Sec. 5720. (1) A judgment for possession of the premises for an alleged termination of tenancy shall not be entered against a defendant if 1 or more of the following is established:
(a) That the alleged termination was intended primarily as a penalty for the defendant's attempt to secure or enforce rights under the lease or agreement or under the laws of the state, of a governmental subdivision of this state, or of the United States.
(b) That the alleged termination was intended primarily as a penalty for the defendant's complaint to a governmental authority with a report of plaintiff's violation of a health or safety code or ordinance.
(c) That the alleged termination was intended primarily as retribution for a lawful act arising out of the tenancy, including membership in a tenant organization and a lawful activity of a tenant organization arising out of the tenancy.
(d) That the alleged termination was of a tenancy in housing operated by a city, village, township, or other unit of local government and was terminated without cause.
(e) That the plaintiff attempted to increase the defendant's obligations under the lease or contract as a penalty for the lawful acts as are described in subdivisions (a) to (c) and that the defendant's failure to perform the additional obligations was the primary reason for the alleged termination of tenancy.
(f) That the plaintiff committed a breach of the lease which excuses the payment of rent if possession is claimed for nonpayment of rent.

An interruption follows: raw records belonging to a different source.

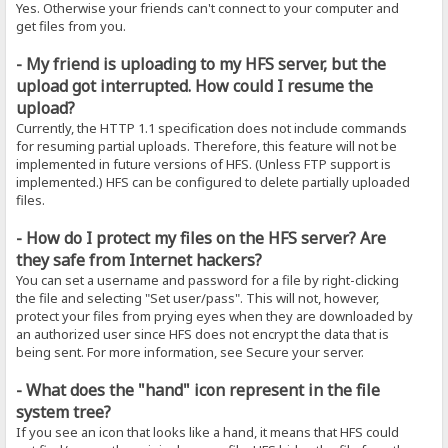
Yes. Otherwise your friends can't connect to your computer and
get files from you.
- My friend is uploading to my HFS server, but the
upload got interrupted. How could I resume the
upload?
Currently, the HTTP 1.1 specification does not include commands
for resuming partial uploads. Therefore, this feature will not be
implemented in future versions of HFS. (Unless FTP support is
implemented.) HFS can be configured to delete partially uploaded
files.
- How do I protect my files on the HFS server? Are
they safe from Internet hackers?
You can set a username and password for a file by right-clicking
the file and selecting "Set user/pass". This will not, however,
protect your files from prying eyes when they are downloaded by
an authorized user since HFS does not encrypt the data that is
being sent. For more information, see Secure your server.
- What does the "hand" icon represent in the file
system tree?
If you see an icon that looks like a hand, it means that HFS could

(g) That the rent allegedly due, in an action where possession is claimed for nonpayment of rent, was paid into an escrow account under section 130 of Act No. 167 of the Public Acts of 1917, being section 125.530 of the Michigan Compiled Laws ; was paid pursuant to a court order under section 134(5) of Act No. 167 of the Public Acts of 1917, as amended, being section 125.534 of the Michigan Compiled Laws ; or was paid to a receiver under section 135 of Act No. 167 of the Public Acts of 1917, being section 125.535 of the Michigan Compiled Laws .
(2) If a defendant who alleges a retaliatory termination of the tenancy shows that within 90 days before the commencement of summary proceedings the defendant attempted to secure or enforce rights against the plaintiff or to complain against the plaintiff, as provided in subsection (1)(a), (b), (c), or (e), by means of official action to or through a court or other governmental agency and the official action has not resulted in dismissal or denial of the attempt or complaint, a presumption in favor of the defense of retaliatory termination arises, unless the plaintiff establishes by a preponderance of the evidence that the termination of tenancy was not in retaliation for the acts. If the defendant's alleged attempt to secure or enforce rights or to complain against the plaintiff occurred more than 90 days before the commencement of proceedings or was terminated adversely to the defendant, a presumption adverse to the defense of retaliatory termination arises and the defendant has the burden to establish the defense by a preponderance of the evidence.